= Source material =
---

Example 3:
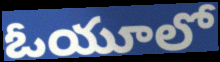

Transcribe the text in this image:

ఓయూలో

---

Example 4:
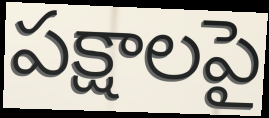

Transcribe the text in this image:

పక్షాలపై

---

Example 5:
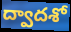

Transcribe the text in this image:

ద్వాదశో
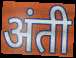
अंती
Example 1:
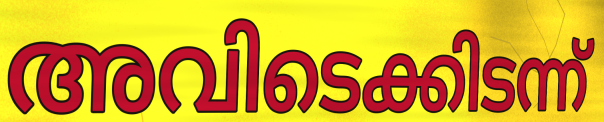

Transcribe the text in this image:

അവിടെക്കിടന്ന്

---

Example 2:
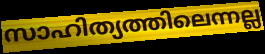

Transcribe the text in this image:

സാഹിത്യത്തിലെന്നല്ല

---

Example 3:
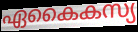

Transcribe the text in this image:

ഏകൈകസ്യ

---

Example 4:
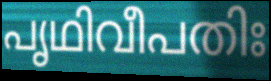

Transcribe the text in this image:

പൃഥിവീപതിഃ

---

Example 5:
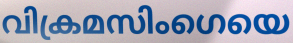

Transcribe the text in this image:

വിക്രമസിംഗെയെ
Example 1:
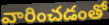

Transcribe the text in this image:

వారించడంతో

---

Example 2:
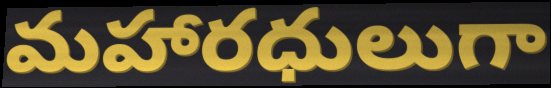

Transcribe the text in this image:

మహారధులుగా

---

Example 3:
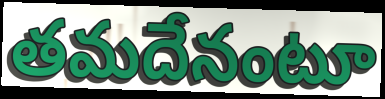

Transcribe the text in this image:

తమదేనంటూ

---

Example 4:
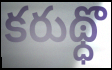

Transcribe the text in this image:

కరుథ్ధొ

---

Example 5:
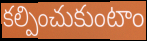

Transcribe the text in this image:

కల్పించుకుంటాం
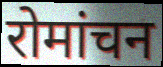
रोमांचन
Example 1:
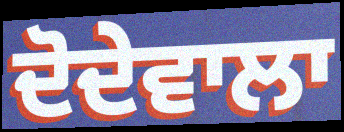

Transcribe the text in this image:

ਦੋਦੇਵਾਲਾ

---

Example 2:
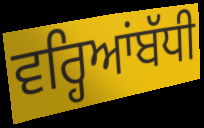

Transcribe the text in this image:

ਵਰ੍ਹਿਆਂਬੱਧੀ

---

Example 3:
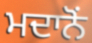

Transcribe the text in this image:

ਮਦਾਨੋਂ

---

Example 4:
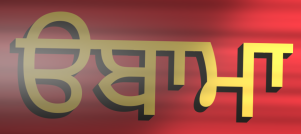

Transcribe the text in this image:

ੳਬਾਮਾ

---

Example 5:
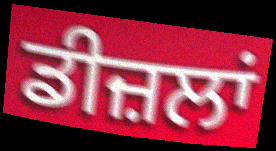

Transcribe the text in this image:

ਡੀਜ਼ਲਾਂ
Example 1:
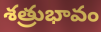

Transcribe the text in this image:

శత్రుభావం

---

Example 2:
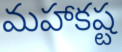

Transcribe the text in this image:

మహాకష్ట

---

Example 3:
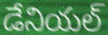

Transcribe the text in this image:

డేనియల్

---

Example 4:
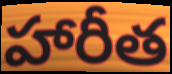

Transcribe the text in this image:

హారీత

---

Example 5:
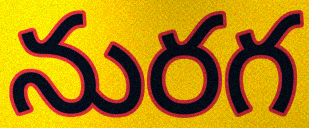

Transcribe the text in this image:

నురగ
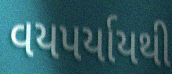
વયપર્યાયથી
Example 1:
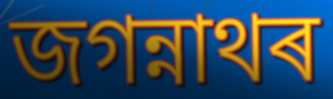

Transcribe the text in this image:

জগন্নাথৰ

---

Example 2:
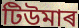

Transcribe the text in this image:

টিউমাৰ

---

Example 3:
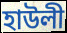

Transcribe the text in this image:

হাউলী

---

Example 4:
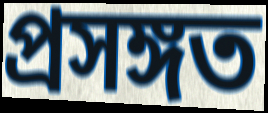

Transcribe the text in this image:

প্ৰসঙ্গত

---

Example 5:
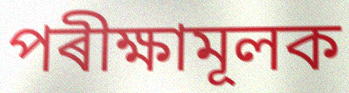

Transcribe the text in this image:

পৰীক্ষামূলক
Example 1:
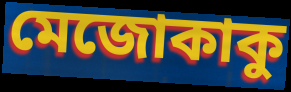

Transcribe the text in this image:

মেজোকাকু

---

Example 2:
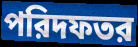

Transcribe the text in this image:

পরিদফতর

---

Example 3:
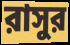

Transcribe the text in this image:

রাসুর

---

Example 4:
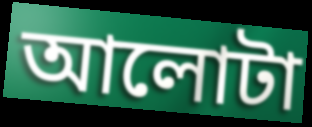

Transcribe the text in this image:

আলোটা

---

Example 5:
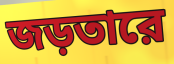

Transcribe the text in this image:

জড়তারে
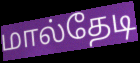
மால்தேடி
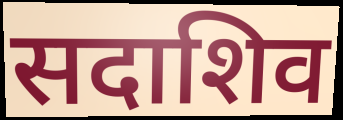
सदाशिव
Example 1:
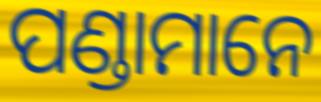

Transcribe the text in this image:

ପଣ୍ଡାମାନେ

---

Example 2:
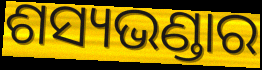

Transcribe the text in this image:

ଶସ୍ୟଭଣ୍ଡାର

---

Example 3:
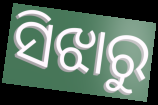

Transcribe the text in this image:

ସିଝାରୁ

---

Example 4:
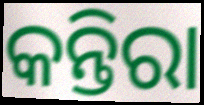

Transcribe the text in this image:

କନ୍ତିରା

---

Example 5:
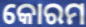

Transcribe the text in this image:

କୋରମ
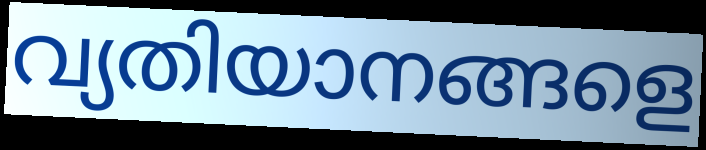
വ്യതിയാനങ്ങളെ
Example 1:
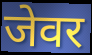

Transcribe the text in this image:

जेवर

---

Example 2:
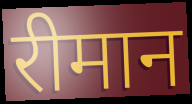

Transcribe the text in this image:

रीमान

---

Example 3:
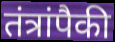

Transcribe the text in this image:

= The problem =
Exactly as written, give every entry again, but not the pictures.

= Problem solution =
---

Example 3:

Transcribe the text in this image:

ఓయూలో

---

Example 4:

Transcribe the text in this image:

పక్షాలపై

---

Example 5:

Transcribe the text in this image:

ద్వాదశో
अंती
Example 1:

Transcribe the text in this image:

അവിടെക്കിടന്ന്

---

Example 2:

Transcribe the text in this image:

സാഹിത്യത്തിലെന്നല്ല

---

Example 3:

Transcribe the text in this image:

ഏകൈകസ്യ

---

Example 4:

Transcribe the text in this image:

പൃഥിവീപതിഃ

---

Example 5:

Transcribe the text in this image:

വിക്രമസിംഗെയെ
Example 1:

Transcribe the text in this image:

వారించడంతో

---

Example 2:

Transcribe the text in this image:

మహారధులుగా

---

Example 3:

Transcribe the text in this image:

తమదేనంటూ

---

Example 4:

Transcribe the text in this image:

కరుథ్ధొ

---

Example 5:

Transcribe the text in this image:

కల్పించుకుంటాం
रोमांचन
Example 1:

Transcribe the text in this image:

ਦੋਦੇਵਾਲਾ

---

Example 2:

Transcribe the text in this image:

ਵਰ੍ਹਿਆਂਬੱਧੀ

---

Example 3:

Transcribe the text in this image:

ਮਦਾਨੋਂ

---

Example 4:

Transcribe the text in this image:

ੳਬਾਮਾ

---

Example 5:

Transcribe the text in this image:

ਡੀਜ਼ਲਾਂ
Example 1:

Transcribe the text in this image:

శత్రుభావం

---

Example 2:

Transcribe the text in this image:

మహాకష్ట

---

Example 3:

Transcribe the text in this image:

డేనియల్

---

Example 4:

Transcribe the text in this image:

హారీత

---

Example 5:

Transcribe the text in this image:

నురగ
વયપર્યાયથી
Example 1:

Transcribe the text in this image:

জগন্নাথৰ

---

Example 2:

Transcribe the text in this image:

টিউমাৰ

---

Example 3:

Transcribe the text in this image:

হাউলী

---

Example 4:

Transcribe the text in this image:

প্ৰসঙ্গত

---

Example 5:

Transcribe the text in this image:

পৰীক্ষামূলক
Example 1:

Transcribe the text in this image:

মেজোকাকু

---

Example 2:

Transcribe the text in this image:

পরিদফতর

---

Example 3:

Transcribe the text in this image:

রাসুর

---

Example 4:

Transcribe the text in this image:

আলোটা

---

Example 5:

Transcribe the text in this image:

জড়তারে
மால்தேடி
सदाशिव
Example 1:

Transcribe the text in this image:

ପଣ୍ଡାମାନେ

---

Example 2:

Transcribe the text in this image:

ଶସ୍ୟଭଣ୍ଡାର

---

Example 3:

Transcribe the text in this image:

ସିଝାରୁ

---

Example 4:

Transcribe the text in this image:

କନ୍ତିରା

---

Example 5:

Transcribe the text in this image:

କୋରମ
വ്യതിയാനങ്ങളെ
Example 1:

Transcribe the text in this image:

जेवर

---

Example 2:

Transcribe the text in this image:

रीमान

---

Example 3:

Transcribe the text in this image:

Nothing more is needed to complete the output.